## Work required
So that the copy matches the original, write out every entry exactly.

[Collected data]
┌──
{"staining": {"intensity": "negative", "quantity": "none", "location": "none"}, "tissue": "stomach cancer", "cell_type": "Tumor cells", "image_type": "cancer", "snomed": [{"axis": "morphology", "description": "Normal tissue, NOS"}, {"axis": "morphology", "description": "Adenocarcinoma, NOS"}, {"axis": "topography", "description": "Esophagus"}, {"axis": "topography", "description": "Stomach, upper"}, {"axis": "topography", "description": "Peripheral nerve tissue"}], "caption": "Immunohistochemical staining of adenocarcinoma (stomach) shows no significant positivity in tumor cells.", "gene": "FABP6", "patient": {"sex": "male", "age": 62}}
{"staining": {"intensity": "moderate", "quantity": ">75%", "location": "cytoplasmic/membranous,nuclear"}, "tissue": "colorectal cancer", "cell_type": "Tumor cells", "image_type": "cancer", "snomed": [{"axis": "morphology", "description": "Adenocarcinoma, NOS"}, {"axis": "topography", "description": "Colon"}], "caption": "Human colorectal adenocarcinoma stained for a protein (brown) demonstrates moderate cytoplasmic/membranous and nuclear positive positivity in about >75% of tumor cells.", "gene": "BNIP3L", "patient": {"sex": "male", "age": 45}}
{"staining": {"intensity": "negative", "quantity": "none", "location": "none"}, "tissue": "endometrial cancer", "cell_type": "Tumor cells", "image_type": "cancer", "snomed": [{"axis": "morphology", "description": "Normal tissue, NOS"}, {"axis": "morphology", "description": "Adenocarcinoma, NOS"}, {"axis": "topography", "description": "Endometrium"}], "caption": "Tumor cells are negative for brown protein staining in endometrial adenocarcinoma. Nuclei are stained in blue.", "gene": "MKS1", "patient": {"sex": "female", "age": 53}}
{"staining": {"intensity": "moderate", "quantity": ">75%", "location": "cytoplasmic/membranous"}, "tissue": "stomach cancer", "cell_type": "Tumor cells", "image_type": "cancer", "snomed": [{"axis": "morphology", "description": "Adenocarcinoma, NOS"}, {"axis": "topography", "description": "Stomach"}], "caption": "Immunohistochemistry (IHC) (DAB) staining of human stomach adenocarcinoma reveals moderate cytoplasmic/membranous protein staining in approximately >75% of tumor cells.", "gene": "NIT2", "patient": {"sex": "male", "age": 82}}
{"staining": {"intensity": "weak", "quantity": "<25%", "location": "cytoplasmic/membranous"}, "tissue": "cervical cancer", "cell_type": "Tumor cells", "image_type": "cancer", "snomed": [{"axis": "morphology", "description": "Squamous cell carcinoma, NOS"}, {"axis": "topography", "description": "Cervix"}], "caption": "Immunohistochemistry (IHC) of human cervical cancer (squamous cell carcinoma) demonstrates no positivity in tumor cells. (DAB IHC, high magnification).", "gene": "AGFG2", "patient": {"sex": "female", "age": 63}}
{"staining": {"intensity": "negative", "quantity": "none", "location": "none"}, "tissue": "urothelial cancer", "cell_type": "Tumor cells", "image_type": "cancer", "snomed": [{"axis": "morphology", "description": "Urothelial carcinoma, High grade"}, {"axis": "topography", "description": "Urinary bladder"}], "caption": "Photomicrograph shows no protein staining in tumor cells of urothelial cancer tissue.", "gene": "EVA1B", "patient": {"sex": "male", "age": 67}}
└──
## Expected answer
{"staining": {"intensity": "negative", "quantity": "none", "location": "none"}, "tissue": "stomach cancer", "cell_type": "Tumor cells", "image_type": "cancer", "snomed": [{"axis": "morphology", "description": "Normal tissue, NOS"}, {"axis": "morphology", "description": "Adenocarcinoma, NOS"}, {"axis": "topography", "description": "Esophagus"}, {"axis": "topography", "description": "Stomach, upper"}, {"axis": "topography", "description": "Peripheral nerve tissue"}], "caption": "Immunohistochemical staining of adenocarcinoma (stomach) shows no significant positivity in tumor cells.", "gene": "FABP6", "patient": {"sex": "male", "age": 62}}
{"staining": {"intensity": "moderate", "quantity": ">75%", "location": "cytoplasmic/membranous,nuclear"}, "tissue": "colorectal cancer", "cell_type": "Tumor cells", "image_type": "cancer", "snomed": [{"axis": "morphology", "description": "Adenocarcinoma, NOS"}, {"axis": "topography", "description": "Colon"}], "caption": "Human colorectal adenocarcinoma stained for a protein (brown) demonstrates moderate cytoplasmic/membranous and nuclear positive positivity in about >75% of tumor cells.", "gene": "BNIP3L", "patient": {"sex": "male", "age": 45}}
{"staining": {"intensity": "negative", "quantity": "none", "location": "none"}, "tissue": "endometrial cancer", "cell_type": "Tumor cells", "image_type": "cancer", "snomed": [{"axis": "morphology", "description": "Normal tissue, NOS"}, {"axis": "morphology", "description": "Adenocarcinoma, NOS"}, {"axis": "topography", "description": "Endometrium"}], "caption": "Tumor cells are negative for brown protein staining in endometrial adenocarcinoma. Nuclei are stained in blue.", "gene": "MKS1", "patient": {"sex": "female", "age": 53}}
{"staining": {"intensity": "moderate", "quantity": ">75%", "location": "cytoplasmic/membranous"}, "tissue": "stomach cancer", "cell_type": "Tumor cells", "image_type": "cancer", "snomed": [{"axis": "morphology", "description": "Adenocarcinoma, NOS"}, {"axis": "topography", "description": "Stomach"}], "caption": "Immunohistochemistry (IHC) (DAB) staining of human stomach adenocarcinoma reveals moderate cytoplasmic/membranous protein staining in approximately >75% of tumor cells.", "gene": "NIT2", "patient": {"sex": "male", "age": 82}}
{"staining": {"intensity": "weak", "quantity": "<25%", "location": "cytoplasmic/membranous"}, "tissue": "cervical cancer", "cell_type": "Tumor cells", "image_type": "cancer", "snomed": [{"axis": "morphology", "description": "Squamous cell carcinoma, NOS"}, {"axis": "topography", "description": "Cervix"}], "caption": "Immunohistochemistry (IHC) of human cervical cancer (squamous cell carcinoma) demonstrates no positivity in tumor cells. (DAB IHC, high magnification).", "gene": "AGFG2", "patient": {"sex": "female", "age": 63}}
{"staining": {"intensity": "negative", "quantity": "none", "location": "none"}, "tissue": "urothelial cancer", "cell_type": "Tumor cells", "image_type": "cancer", "snomed": [{"axis": "morphology", "description": "Urothelial carcinoma, High grade"}, {"axis": "topography", "description": "Urinary bladder"}], "caption": "Photomicrograph shows no protein staining in tumor cells of urothelial cancer tissue.", "gene": "EVA1B", "patient": {"sex": "male", "age": 67}}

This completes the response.